As informações iniciais são de que o indivíduo foi solto pela Justiça logo após passar por audiência de custódia. Ao lado de uma mulher e um homem, que seriam seus advogados, ele pousou com um leve sorriso para uma foto segurando um papel, que seria o Habeas Corpus, em frente à penitenciária Gonçalo de Castro Lima. 

Suspeito de espancar secretária é solto pela Justiça no Piauí; tirou foto sorrindo na porta da penitenciária Reprodução

   

No dia do crime, Rosemeiry Nunes publicou nas redes sociais um forte relato sobre o caso e mostrou o corpo totalmente lesionado. O indivíduo feriu os braço ao quebrar a janela da casa da vítima, e ficou internado. O advogado da vítima, José Dias Neto, afirmou que enquanto Bruno estava no hospital, ele continuava a proferir ameaças contra a secretária. "Ele continua a fazer ameaças, temos testemunhas, ele não demonstra o remorso, e sempre dizendo que vai concluir o que ele iniciou", afirmou.

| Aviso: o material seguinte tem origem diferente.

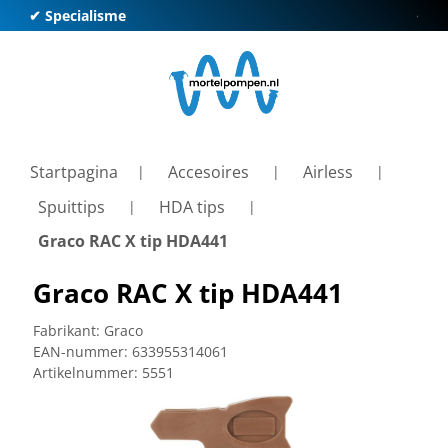
✔ Specialisme
✔ Kl
Startpagina
Accesoires
Airless
Spuittips
HDA tips
Graco RAC X tip HDA441
Graco RAC X tip HDA441
Fabrikant:
Graco
EAN-nummer:
633955314061
Artikelnummer:
5551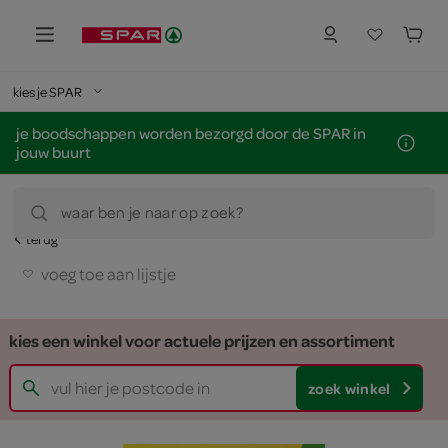
kies je SPAR
je boodschappen worden bezorgd door de SPAR in
jouw buurt
waar ben je naar op zoek?
terug
voeg toe aan lijstje
kies een winkel voor actuele prijzen en assortiment
zoek winkel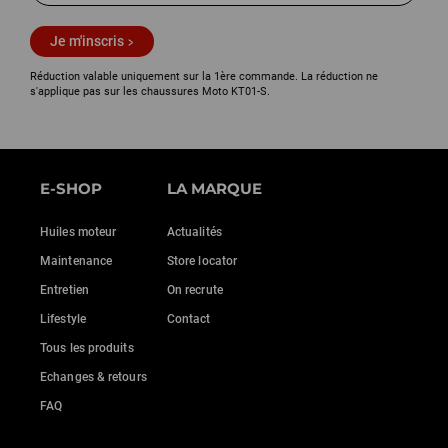
Je m'inscris
Réduction valable uniquement sur la 1ère commande. La réduction ne
s'applique pas sur les chaussures Moto KT01-S.
E-SHOP
LA MARQUE
Huiles moteur
Actualités
Maintenance
Store locator
Entretien
On recrute
Lifestyle
Contact
Tous les produits
Echanges & retours
FAQ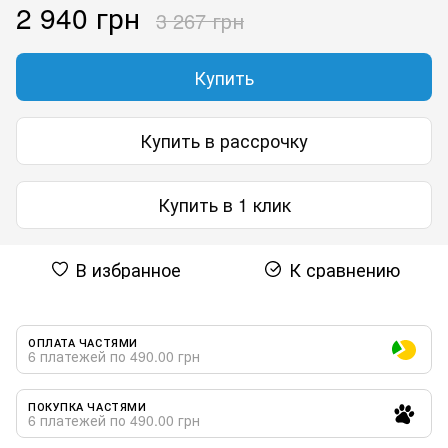
2 940 грн
3 267 грн
Купить
Купить в рассрочку
Купить в 1 клик
В избранное
К сравнению
ОПЛАТА ЧАСТЯМИ
6 платежей по 490.00 грн
ПОКУПКА ЧАСТЯМИ
6 платежей по 490.00 грн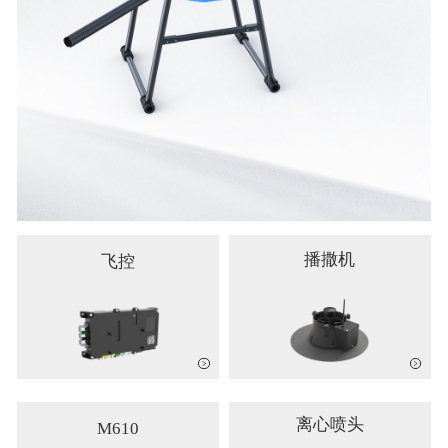
播撒机
飞控
离心喷头
M610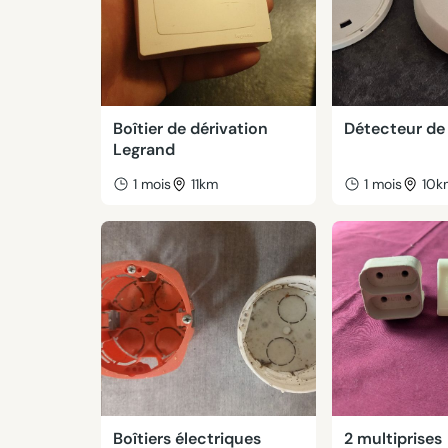
Boîtier de dérivation
Détecteur de
Legrand
1 mois
11km
1 mois
10k
Boîtiers électriques
2 multiprises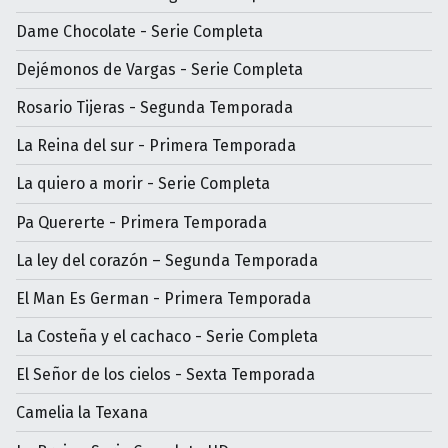
Dame Chocolate - Serie Completa
Dejémonos de Vargas - Serie Completa
Rosario Tijeras - Segunda Temporada
La Reina del sur - Primera Temporada
La quiero a morir - Serie Completa
Pa Quererte - Primera Temporada
La ley del corazón – Segunda Temporada
El Man Es German - Primera Temporada
La Costeña y el cachaco - Serie Completa
El Señor de los cielos - Sexta Temporada
Camelia la Texana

A secretária concedeu entrevista exclusiva, ao A10+ e TV Antena 10, na semana passada, e já havia desabafado sobre o sentimento de impunidade quanto ao seu agressor. A vítima passou por novo exame de corpo de delito, no sábado. "Nada justifica ele invadir minha casa, estávamos há um bom tem sem ficar, e eu dizendo que não, tenho provas. Não consigo dormir na minha casa, acordo assustada, gritando, me sinto injustiçada porque, inicialmente, não recebi a assistência que eu merecia", afirmou. 

Imagens das agressões sofridas Divulgação

   

A secretária afirma que após passar por todas as agressões, não recebeu a assistência devida das autoridades, bem como teve seu depoimento resumido.  "Não foi colocado um trecho do que eu disse no meu depoimento, quem ler acha que recebi um simples tapa na cara, mas a realidade foi outra. Não fizeram exame de corpo delito em mim, a advogada insistiu que fizesse, foi tudo errado. [Ele] Sempre dizendo para aprender a respeita ele, não desafiar mais ele, dizendo que iria me matar. Eu não estaria com esse trauma psicológico com medo de dormir na minha casa, se eu não tivesse sido ameaçada, se não tivesse levado vários socos, ele me deu vários socos na minha cabeça", disse.

O advogado José Dias Neto detalhou que essa sequência de falhas teria influenciado na decisão para que não fosse deferida, inicialmente, a prisão preventiva do agressor.  "Não teve o acolhimento de policial mulher, o depoimento por uma razão injustificada, foi simplificado. Naquela ocasião, por estar abalada, ela confiou na polícia, a creditando que o depoimento teria sido lavrado na íntegra, não detalhou cada a agressão, a tentativa de feminicídio, isso dificultou para quando foi representado pela prisão preventiva, tanto para o promotor quanto para o juiz plantonista verificassem a gravidade dos fatos", afirmou.